Outside Hội An
I thought I was ready to try riding a bike again, but Lucky had already hired a motorbike to take me on our morning excursion. I had to admit that it was probably a longer ride than I would have enjoyed out to the rice fields beyond the old city.
Jason connected with his cowboy roots, riding a buffalo around the paddy, while I tried plowing, hoeing, and planting rice in the mud.
Lucky and another guide talked about their experiences working their family fields, but agreed that the buffalo they'd known as children were much thinner than this more comfortably padded example.
After we treated our new buffalo friend to some greens, we said goodbye and headed out to the Bay Mau Coconut Forest.
We boarded round boats made of tightly woven bamboo and got out on the water. One story about their shape is that it allowed the fishermen to avoid the French colonial boat tax by arguing that their vessels are actually baskets, not boats. But it is more likely that the shape simply allows for better stability and maneuverability in the shallow, brackish waters of the miniature delta.
Jason transferred to one of the more familiar shaped fishing boats and made a very creditable cast of the net.
We rowed through the maze of waterways between thick stands of Nypa palms. The area was a significant hiding place for Viet Cong fighters during the war, providing food and other resources as well as impenetrable shelter.
Emerging from the quiet backwaters, we suddenly found ourselves in the midst of a fairly raucous crowd of boats. Music was blasting from multiple landings, while the boatmen entertained the tourists by playing bumper boats and other games.
Alice transferred to one of the boats offering spinny rides. She held on tightly while the guy expertly whirled the boat around and twirled his paddle like a baton.

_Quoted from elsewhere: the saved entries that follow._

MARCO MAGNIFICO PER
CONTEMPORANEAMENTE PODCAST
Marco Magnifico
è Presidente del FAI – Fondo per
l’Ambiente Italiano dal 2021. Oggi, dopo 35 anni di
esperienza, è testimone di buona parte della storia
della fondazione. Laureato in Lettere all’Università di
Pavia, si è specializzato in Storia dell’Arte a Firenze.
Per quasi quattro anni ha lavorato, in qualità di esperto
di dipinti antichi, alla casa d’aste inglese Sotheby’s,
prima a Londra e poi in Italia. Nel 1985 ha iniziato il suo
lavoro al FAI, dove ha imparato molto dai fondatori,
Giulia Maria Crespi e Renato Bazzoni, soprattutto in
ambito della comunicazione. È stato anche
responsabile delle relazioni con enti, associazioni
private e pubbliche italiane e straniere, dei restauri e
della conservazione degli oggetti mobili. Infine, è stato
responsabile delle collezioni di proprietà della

As we headed back into more open water, Lucky mentioned that the Chinese tourists generally want crowds and loud music, so the locals create that experience for them. I said that we prefer the illusion of discovering something new and he gave me a little smile and said “Oh, we know. “
Jason had done so well on his first try at fishing with a net that his boatman pulled out a different kind of net, weighted with little cowrie shells. He played it out and then beat on the edges of the boat with his paddle “to confuse the fish.” Then he showed Jason how to reel in the net. It took several minutes to pull it all back in, but there were about ten fish caught in it, which they seemed to think was a very good catch for that late in the day.
One of the fish he pulled up was a cute little pufferfish. Lucky explained that they are one of the fugu species that are poisonous to eat unless you really know what you're doing. We tossed that one back!
There was a jitney waiting at the landing to take us back to our hotel, where we had lunch at the Yellow Bicycle coffee shop. It was beautiful out on their terrace and we sat in the shade and watched the boats on the river while we enjoyed our food. Alice and I indulged in egg coffee for dessert.
In the evening we strolled down the street to a rather bare bones restaurant serving Italian pizza and pasta, then went back to our room to watch Wake Up Dead Man, the latest Knives Out movie.
The next morning we checked out and headed toward Da Nang. On the way we visited Marble Mountain (Ngũ Hành Sơn) which is actually a group of five mountains named for the traditional Vietnamese elements: water, fire, metal, earth, and wood.
Our first stop was a workshop where they carve different kinds of stone into a wide variety of statues and other objects. Quarrying in the local mountains was recently banned, so they are now working with stone from Quảng Nam, further north along the coast.
Their showroom was crowded with pretty things we didn't want, but Alice found a bowl of stone rings and walked away with three of them.
One of my favorite pieces was this lemon bonsai.
From there we crossed the street to the elevator up the water mountain, Mount Thủy. I felt a little silly taking that shortcut, but once we got to the top, there were still a lot of stairs to climb around the various pagodas, temples, and caves and I was glad to have saved my knees for those.
Xa Loi Tower was built in 1997 and contains the largest number of stone statues of any pagoda in Vietnam.
Worship on the mountain dates back to the time when this area was Champa. The lingam-yoni within Tang Chon Cave has been there for centuries, since the mountain was an important center of Hinduism in the region.
The Huyen Khong cave is one of the highlights, with an opening at the top allowing natural light to shine on the large image of the Buddha.
It was a warm day and we'd done a lot of climbing, so we were glad to descend the steep stairs back to our van and continue on to Da Nang.
We made a stop for lunch at 4U Seafood, right along the beach. They had the largest arrray of fresh seafood tanks I've ever seen at a restaurant.
We sat out by the view and ordered too much food. Perhaps the most visually spectacular were the lightly grilled oysters with crispy onions and peanuts.
Stuffed to the gills we made it to the airport in plenty of time for our 5:40 pm flight, which was then delayed until 7:00 pm. But at last we were on our way to Saigon!






















Every photo in this post made me want to comment but I will leave it at Jason looks so handsome on that buffalo! You each seemed intrepid today with him riding, you planting and A spinning!
Happy New Year!! Take it easy when you can.